**Text passage**
# Camper SKINNED!



## c. j. stone (Sep 24, 2006)

The gentleman who owns the property where my son and I deer hunt, 3 decades ago put a little camper in a ravine abt 300 yds up on a hill, blocked from the winds by a nice little mature stand of pines. It never was what I'd call "nice", but it kept us warm at night, and the snow off us.(Noone lives within sight of the place, and it is not noticeable from the nearest road.) Last year, some a-holes tried to rip off the aluminum skin and gave up after only a foot or two. I had a battery drill and self-tapping screws and tacked it back down. My son was there for a day of bow hunting last week and reported someone had skinned the entire camper(apparently early this year from looks of the place) and left it with exposed rotting wood, frayed insulation, and holes all over. He said no way is the camper now, or forever more, useable! 
I slept in the camper twenty five years ago for the first time, and even then it was overrun with mice. Each year, we had to thoroughly clean, and fumigate it before we could stay in it but it was a decent place to "rough it" and saved us many $$ in motel rooms. Now a couple jerks, for a couple bucks for amuminum, have killed some fond memories for many who used it over the years! Oh to have been there with Jr. and a couple baseball bats when the crime was occurring!!


----------



## Huntinbull (Apr 10, 2004)

I feel your frustration CJ. Terrible what people will do to the property of others. Hope you have somewhere to stay for deer season.


----------



## c. j. stone (Sep 24, 2006)

Thanks bull. Options are for now, sleep in the back of the truck under the cap(tight-and chilly!), wrap the old camper in 5 mil plastic and try to dry it out (prob. not practical!), buy an old, cheap camper(time is too short!), rent a room (prob. none available), just stay home this year(starting to seem most likely!) Suppose we could drive down each day but with the price of gas, that could get expensive. Plus it just wouldn't be the same! Now that sucks!!


----------



## buckeye dan (Jan 31, 2012)

CJ report the crime. Very few recycling places are accepting scrap without a picture ID. Maybe none of them are? The shell of that camper may still be sitting in a scrap yard somewhere near by.

It won't repair your camper but the satisfaction of legal action would be some relief. You may even be able to get restitution if the offenders are caught.

This sort of thing has been rampant since 2008. Law enforcement has done a pretty good job of establishing an information network with the places where the scrap can be turned in for money.


----------



## c. j. stone (Sep 24, 2006)

**Stored data**
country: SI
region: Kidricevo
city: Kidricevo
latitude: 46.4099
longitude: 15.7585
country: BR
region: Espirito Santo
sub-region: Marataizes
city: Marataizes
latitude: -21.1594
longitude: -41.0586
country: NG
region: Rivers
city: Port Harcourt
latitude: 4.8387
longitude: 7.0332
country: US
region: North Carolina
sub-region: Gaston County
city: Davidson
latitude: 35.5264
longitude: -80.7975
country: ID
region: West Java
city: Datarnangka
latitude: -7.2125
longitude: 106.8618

---

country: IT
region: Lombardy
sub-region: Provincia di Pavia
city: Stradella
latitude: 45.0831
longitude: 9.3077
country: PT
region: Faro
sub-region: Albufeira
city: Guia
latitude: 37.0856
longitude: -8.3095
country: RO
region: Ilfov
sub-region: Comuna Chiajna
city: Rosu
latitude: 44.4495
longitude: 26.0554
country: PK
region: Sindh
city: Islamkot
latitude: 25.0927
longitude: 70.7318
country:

**Work required**
Continue the forum thread above about the hunting camper that was stripped of its aluminum skin, starting after its last line.

**Response to this task**
I haven't seen the camper but my son showed me a picture on his phone. It was a pathetic sight and was completely torn up inside. Doors and windows ripped out. Very depressing -pretty much decided to not bother trying to stay there at all. Will probably drive down a couple times. Looked in craigslist -not much available in price range. Bad thing is brother has come up from Va. last several years. Since we have no quarters, had to cancel. Doubly bad since we are in our 60s and prob. dont have too many hunts left? Hopefully we can do it next year. Let the owner know what happened. Says not much can be done. All this for a couple bucks for beer or weed. Crap! Nothing good lasts forever......


----------



## killingtime (Apr 29, 2009)

cj where do you hunt. i live in perry county and have a bunkhouse that my buddies from alabama sleep in during bow season. i have 1 friend from toledo staying in it during gun season and have 3 sets of bunks. i also have electric and it is very warm and nice if you and your son would want to stay here if it would save you money. just let me know you are more than welcome if you want to stay here. ben


----------



## crappiedude (Mar 12, 2006)

Do any of you guys have any tents? You can get pretty confortable in a decent tent for a few days even in this weather. I hope you find a way to get out even if just for a few days
It really is a shame the damage that goes on for just a few dollars of scrap metal. My neightbor has copper gutters and someone stole their downspouts at 3:00 in the morning a few weeks ago.


----------



## Ted Dressel (Dec 16, 2006)

I feel your pain.I went to Indy for my yearly deer hunt to find my tripod stolen than come back home and my deer cart also stolen from the Metro Park controll hunt.All the other hunters in the park wouldn't take it cause I told each one that they are more than welcome to use it.I talked to them all and they are pissed as I am.It helped them out as much as I.


----------



## firstflight111 (May 22, 2008)

man that sucks big time ..we had a camper that we left on our 224 acre farm down south went 4 year's ago and someone shot it .. well put it this way it look like it went to war and lost twice ..good thing we had insurance on it we got 3 time what we paid for it ...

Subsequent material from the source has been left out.